Cloud Cuckoo Land is very much about what it means to be a human in a very cruel and unfair world. About what it means to yearn for the beautiful when you have been given the ugly lot in light. It is about making something beautiful of your life not in the first or even second act, but in the final act, perhaps even the epilogue. It is about the cruelty of superstition, of ignorance, of world where might makes right, it is about the harm to the human spirit when life is treated as disposable, it is about our destruction of forests and what is lost when we tear down what is beautiful to increase market values. It is a call to make the choice to be gentle: to preserve the owls and the wilderness, to preserve old words and stories, to seek what is delicate, breakable, and fragile, even if the rest of the world decides it is dangerous or useless: that those things might be what save us.
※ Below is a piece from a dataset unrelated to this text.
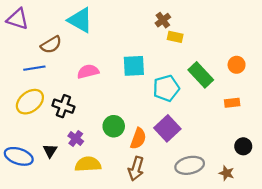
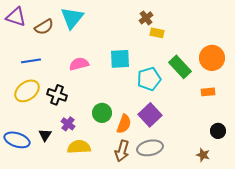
cyan triangle: (80, 20) -> (72, 18), turned 40
brown semicircle: (51, 45) -> (44, 27), moved
orange circle: (237, 65) -> (212, 58), size x1.6
gray ellipse: (190, 165) -> (150, 148), moved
Before I knew the Dostoevsky quote so loved by Dorothy Day—"the world will be saved by beauty”—I knew the Mother Teresa quote emblazoned on the wall of her orphanage in Kolkata: “Let us make something beautiful for God.” And I think that idea of making something beautiful, finely crafted, full of love: that seems like something all of us are capable of. It does not have to be a grand world-saving machine or program of action for an entire nation. All we can do is make what our hands touch and our hearts hold beautiful.
Some days, it feels like the darkness of the world is too much. As Doerr shows so beautifully, the world has ended multiple times: civilizations are lost to memories, names of kings and authors are forgotten and what seems permanent crumbles. There is no assurance that the little light we shine into the darkness will make any difference whatsoever. But I suppose that’s what faith means.